John Law, by Alexis Simon Belle (c. 1715-20).

The most weighty testimony to the impact of improvement in France came in the first volume of the Encyclopédie, where Diderot himself, in a long entry on ‘arithmétique politique’, paid tribute to Petty as the first practitioner of a quantitative science indispensable for any politician concerned with trying to ensure the prosperity of a state by every possible means, including ‘la perfection de l’agriculture’. It is interesting to note that the word ‘perfection’ was used again for ‘improvement’ in translations into French of some of the works of Hume and Adam Smith also written in the 1750s. The common vocabulary suggests that something of the persuasive power of improvement had become part of what one might call Enlightenment thinking.

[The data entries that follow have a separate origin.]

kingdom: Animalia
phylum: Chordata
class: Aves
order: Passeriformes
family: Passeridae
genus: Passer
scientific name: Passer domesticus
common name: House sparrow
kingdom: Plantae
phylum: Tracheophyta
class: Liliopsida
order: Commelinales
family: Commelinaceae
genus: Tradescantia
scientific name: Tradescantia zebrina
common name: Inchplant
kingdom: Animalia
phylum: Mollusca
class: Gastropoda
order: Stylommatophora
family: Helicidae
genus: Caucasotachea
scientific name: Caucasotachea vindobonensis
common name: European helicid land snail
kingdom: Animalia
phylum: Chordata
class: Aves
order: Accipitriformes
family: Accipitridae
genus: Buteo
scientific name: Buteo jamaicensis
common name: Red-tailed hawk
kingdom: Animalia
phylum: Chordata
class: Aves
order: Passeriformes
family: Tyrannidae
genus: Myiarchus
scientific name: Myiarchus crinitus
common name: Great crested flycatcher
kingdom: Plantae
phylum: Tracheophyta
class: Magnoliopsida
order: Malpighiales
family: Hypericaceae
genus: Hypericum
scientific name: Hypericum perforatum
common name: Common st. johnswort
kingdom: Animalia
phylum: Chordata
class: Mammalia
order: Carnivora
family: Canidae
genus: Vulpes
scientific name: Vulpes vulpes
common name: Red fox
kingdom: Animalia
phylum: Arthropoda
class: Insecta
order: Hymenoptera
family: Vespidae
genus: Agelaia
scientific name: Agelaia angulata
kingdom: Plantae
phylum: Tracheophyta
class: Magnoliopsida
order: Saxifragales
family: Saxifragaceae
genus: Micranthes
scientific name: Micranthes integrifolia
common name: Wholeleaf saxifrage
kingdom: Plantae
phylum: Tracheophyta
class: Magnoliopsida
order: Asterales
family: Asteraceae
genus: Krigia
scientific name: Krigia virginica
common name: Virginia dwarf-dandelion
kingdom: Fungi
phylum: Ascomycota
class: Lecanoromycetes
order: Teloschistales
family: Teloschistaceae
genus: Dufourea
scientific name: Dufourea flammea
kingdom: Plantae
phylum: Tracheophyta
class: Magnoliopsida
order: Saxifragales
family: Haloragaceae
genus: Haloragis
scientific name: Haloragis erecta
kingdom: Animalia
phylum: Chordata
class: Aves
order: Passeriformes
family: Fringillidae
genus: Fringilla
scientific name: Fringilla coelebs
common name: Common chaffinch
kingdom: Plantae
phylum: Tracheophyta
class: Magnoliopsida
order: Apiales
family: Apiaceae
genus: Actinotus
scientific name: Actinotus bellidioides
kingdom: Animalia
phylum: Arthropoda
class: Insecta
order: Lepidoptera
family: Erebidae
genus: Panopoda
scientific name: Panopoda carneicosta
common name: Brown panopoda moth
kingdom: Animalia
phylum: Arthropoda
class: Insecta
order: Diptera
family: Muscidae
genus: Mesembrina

There were doubtless other sources, besides the writings of English improvers, which contributed to similar ways of thinking; and it is undeniable that there were whole sectors of Enlightenment thought to which English authors made little contribution. Nonetheless, when historians of the Enlightenment seek to identify its greatest contribution to Western thought, and point – as some of them do – to a new political economy aimed at ‘human betterment’, they are paying tribute to English writers on improvement of the second half of the seventeenth century. They had been the first to build a whole culture around the notion that individuals, societies and states had the capacity to ‘mend their condition’ (as Barbon put it) and to demonstrate practical ways of going about it.

– Paul Slack

[1] In A Tour thro’ the whole island of Great Britain (vol.1, 1724).